From about 2.30PM yesterday (Tuesday 18 April) there was a general Network outage on the St Peter's campus. This outage will have affected all sites hanging off the Music regional switching centre including, but not limited to, the Law, Music & Education departments, Salisbury, Winchester and Cantebury houses, and Environmental Education.
This outage was our core switch's response to an abnormally high amount of broadcast traffic originating from the regional switching centre in the Music department. This sort of problem usually occurs when someone intentionally or unintentionally creates a closed loop in the network (by, for instance, plugging the same device in to two different ports on a switch). The reason for this is that loops act as repeaters -- they repeat the same broadcast traffic over and over as fast as they can. The outage occured when the number of broadcast packets from the Music switching centre exceeded 10,000 per second (a normal volume is less than 100 per second), peaking at around 23,000 per second late yesterday afternoon. This triggered protection mechanisms on the core switch that are designed to contain and limit the impact of this traffic. If these protection mechanisms hadn't activated it is likely that this fault would have caused a far larger outage spanning most of the campus.
What was unusual about this outage was the scope of the problem. The vast majority of our campus, including all of St Peters, runs on managed switching. One of the main selling points of this technology is the ability to detect and break loops close to their source, thus limiting their impact. This doesn't appear to have happened in this case, which causes us some concern. At present, the only logical explanation we have is that someone has installed an unauthorised, unmanaged device on the network in violation of the University's acceptable use policy. We were unable to confirm this yesterday since, by the time we figured out what was going on, most people had already left for the day.

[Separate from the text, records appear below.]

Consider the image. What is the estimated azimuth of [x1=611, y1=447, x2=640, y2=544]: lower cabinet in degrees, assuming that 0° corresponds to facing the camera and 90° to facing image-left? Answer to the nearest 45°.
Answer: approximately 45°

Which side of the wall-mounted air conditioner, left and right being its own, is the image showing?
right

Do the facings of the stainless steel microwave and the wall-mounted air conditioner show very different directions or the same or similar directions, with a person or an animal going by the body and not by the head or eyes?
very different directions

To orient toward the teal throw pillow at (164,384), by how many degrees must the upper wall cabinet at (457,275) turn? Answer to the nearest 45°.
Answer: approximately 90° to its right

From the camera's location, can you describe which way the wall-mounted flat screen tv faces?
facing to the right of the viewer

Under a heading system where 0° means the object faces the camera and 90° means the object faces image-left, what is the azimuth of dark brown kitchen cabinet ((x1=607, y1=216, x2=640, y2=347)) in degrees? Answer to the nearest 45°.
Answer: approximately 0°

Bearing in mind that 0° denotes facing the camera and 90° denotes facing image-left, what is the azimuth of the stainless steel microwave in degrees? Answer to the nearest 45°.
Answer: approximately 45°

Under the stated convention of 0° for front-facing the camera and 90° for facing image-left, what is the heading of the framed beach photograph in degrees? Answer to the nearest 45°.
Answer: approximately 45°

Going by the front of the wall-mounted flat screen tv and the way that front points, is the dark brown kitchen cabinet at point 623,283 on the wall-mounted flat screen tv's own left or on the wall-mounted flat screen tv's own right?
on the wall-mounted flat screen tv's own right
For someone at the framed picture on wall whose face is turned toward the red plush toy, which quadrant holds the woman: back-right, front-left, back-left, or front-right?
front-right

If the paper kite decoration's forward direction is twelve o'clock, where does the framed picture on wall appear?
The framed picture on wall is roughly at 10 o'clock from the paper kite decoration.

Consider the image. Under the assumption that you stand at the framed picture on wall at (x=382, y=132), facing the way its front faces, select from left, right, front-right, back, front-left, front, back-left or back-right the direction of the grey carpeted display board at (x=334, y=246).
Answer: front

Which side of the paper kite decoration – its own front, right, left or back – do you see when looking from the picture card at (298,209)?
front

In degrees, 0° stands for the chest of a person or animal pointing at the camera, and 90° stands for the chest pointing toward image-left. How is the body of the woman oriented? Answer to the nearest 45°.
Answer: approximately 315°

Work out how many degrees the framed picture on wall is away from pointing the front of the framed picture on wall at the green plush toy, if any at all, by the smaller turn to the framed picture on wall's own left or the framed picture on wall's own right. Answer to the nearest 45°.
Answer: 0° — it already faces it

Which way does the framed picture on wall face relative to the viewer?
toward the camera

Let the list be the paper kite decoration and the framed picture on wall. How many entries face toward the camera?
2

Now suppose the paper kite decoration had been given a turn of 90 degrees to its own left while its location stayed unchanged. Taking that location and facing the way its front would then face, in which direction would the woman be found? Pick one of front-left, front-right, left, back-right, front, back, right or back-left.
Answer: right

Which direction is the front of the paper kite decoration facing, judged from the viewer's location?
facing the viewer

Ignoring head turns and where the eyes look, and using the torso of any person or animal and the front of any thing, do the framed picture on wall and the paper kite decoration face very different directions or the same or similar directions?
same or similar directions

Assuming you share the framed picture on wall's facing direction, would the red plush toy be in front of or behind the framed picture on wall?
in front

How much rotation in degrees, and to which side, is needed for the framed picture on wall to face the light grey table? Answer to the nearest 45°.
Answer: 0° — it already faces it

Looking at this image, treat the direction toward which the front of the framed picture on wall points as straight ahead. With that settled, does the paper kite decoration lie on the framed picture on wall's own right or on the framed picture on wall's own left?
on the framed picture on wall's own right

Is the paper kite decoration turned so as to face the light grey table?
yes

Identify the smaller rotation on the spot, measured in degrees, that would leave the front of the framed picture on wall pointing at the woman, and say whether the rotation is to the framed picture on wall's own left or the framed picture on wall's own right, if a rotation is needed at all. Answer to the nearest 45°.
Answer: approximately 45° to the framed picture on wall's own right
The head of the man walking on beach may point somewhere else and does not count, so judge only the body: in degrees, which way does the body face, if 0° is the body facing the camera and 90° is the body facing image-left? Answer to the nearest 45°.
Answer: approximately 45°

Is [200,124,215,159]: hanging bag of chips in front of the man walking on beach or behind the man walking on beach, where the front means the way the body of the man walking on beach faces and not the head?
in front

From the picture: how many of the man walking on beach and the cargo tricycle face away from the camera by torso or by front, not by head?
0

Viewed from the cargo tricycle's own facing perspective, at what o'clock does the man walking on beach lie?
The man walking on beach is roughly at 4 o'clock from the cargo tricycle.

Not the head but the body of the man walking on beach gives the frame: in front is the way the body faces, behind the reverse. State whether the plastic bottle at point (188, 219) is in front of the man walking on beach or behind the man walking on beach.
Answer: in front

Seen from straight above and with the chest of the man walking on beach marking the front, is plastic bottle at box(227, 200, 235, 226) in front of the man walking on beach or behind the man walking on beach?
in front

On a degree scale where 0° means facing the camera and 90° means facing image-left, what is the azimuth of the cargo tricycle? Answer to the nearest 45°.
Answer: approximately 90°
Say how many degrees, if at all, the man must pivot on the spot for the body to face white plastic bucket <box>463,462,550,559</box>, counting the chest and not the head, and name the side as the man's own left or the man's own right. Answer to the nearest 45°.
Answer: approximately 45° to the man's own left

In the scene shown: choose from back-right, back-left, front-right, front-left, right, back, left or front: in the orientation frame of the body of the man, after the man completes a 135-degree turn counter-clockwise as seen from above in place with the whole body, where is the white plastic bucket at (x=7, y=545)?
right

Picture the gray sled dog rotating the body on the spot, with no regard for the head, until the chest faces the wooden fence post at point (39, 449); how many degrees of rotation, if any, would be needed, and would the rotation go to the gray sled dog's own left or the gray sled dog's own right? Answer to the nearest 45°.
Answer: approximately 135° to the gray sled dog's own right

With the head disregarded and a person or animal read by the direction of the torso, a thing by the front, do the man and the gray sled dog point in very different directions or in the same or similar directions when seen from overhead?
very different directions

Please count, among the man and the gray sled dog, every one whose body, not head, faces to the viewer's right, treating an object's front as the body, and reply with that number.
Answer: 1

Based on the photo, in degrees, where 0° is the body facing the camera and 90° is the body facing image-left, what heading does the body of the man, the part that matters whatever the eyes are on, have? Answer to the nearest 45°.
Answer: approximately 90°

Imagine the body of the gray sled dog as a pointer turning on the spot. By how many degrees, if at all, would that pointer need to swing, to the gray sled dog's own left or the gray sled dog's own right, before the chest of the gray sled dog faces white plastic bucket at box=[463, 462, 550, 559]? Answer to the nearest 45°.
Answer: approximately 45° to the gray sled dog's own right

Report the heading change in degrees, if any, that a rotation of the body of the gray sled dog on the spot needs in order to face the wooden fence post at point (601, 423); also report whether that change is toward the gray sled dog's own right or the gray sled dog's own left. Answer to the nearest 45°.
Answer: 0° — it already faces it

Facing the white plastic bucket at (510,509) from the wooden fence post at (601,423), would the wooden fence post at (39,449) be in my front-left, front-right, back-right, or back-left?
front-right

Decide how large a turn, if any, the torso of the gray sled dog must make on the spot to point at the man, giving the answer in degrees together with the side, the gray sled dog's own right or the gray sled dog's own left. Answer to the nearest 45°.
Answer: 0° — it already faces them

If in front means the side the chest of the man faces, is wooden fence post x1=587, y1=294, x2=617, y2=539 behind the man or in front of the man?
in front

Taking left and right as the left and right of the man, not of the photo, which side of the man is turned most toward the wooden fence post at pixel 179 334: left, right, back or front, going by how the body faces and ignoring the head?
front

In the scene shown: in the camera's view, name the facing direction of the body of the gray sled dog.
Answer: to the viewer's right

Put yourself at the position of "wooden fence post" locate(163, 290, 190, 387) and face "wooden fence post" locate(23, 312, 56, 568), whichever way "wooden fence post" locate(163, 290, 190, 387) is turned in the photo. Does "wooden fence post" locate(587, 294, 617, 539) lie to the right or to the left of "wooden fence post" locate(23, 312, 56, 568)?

So, whilst we haven't yet determined the exact cause of the problem, we did manage to isolate it to two single switch ports during the course of yesterday afternoon. As a result most of St Peter's campus should have had normal networking restored by about 4PM yesterday.
Investigations into the cause, and more specifically, why the protection that should be offered by our investment in managed switching failed to detect and resolve this, will continue during the course of today (Wednesday).